The company has developed a panel of biomarkers that provide risk stratification information for ovarian cancer and the first task PrecisionMed will have is to assist with a prospective clinical trial for an ovarian tumour triage test called the ovarian PC1 biomarker.
Ciphergen is looking to get Food and Drug Administration (FDA) approval for the test as an in vitro diagnostic.
PrecisionMed has expertise in the collection and management of human biological samples and was selected to "assist in executing a high-quality, cost-effective clinical program," said Gail Page, president and CEO of Ciphergen.
Commonly known as the "silent killer," 14,000 people die from ovarian cancer each year in the US and 23,000 new cases are diagnosed, the majority with late stage disease and a very poor prognosis.
More diagnostic tests are urgently needed to accurately distinguish between benign and malignant pelvic masses and Ciphergen's new test is designed to allow patients with a pelvic mass to be either placed in a category of high risk of invasive ovarian cancer or a low risk.

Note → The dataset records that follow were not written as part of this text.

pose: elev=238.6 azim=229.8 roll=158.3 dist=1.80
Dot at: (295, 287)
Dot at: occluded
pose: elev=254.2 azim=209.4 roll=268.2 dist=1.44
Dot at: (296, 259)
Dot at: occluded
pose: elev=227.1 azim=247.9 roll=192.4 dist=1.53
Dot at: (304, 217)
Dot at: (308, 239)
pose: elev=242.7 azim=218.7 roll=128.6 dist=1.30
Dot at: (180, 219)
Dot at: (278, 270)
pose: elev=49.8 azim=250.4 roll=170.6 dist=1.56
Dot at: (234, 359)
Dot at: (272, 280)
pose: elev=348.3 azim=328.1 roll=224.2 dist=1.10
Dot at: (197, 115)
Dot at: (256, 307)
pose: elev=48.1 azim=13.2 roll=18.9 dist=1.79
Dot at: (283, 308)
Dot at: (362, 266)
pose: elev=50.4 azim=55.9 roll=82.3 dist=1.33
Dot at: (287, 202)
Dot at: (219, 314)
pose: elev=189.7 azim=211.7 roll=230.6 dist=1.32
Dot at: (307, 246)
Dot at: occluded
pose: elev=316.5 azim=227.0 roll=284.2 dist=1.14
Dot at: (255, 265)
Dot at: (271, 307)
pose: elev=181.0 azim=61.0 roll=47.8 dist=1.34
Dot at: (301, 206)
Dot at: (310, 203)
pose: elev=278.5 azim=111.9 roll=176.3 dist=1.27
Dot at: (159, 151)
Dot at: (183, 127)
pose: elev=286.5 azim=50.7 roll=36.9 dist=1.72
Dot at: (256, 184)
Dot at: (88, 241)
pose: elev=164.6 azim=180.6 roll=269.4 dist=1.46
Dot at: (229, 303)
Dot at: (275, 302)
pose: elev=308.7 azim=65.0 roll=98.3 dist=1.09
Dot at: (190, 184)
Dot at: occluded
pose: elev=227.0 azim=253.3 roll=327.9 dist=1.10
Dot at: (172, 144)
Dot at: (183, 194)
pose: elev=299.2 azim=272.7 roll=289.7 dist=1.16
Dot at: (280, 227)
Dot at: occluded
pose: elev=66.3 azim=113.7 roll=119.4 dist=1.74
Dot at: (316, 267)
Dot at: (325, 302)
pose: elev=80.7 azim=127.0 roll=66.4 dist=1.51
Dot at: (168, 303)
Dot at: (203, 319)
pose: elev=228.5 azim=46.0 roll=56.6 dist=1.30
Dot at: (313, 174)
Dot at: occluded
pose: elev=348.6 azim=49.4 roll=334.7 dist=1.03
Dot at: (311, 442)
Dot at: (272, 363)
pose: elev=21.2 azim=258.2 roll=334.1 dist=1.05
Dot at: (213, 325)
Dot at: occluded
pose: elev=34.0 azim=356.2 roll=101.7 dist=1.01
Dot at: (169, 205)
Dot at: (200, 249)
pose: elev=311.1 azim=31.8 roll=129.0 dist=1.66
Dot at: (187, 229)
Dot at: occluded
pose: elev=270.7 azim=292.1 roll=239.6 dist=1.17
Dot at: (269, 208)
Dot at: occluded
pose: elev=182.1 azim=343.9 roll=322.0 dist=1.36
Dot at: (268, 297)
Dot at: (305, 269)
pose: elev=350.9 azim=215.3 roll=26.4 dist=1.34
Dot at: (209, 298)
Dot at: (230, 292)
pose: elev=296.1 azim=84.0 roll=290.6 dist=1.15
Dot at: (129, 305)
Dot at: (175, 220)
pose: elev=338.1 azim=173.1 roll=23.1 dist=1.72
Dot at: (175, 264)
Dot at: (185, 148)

The firm is also currently conducting studies to develop a test that can help predict recurrence of ovarian cancer as well as other ovarian tumour triage tests.
Ciphergen's diagnostic development program is being conducted in conjunction with The Johns Hopkins School of Medicine, The University of Texas M.D. Anderson Cancer Center, University College London, and the University of Kentucky, and the firm also has a partnership with Quest Diagnostics for the commercialisation of the ovarian tumor triage test, with the option to develop and commercialise two additional tests.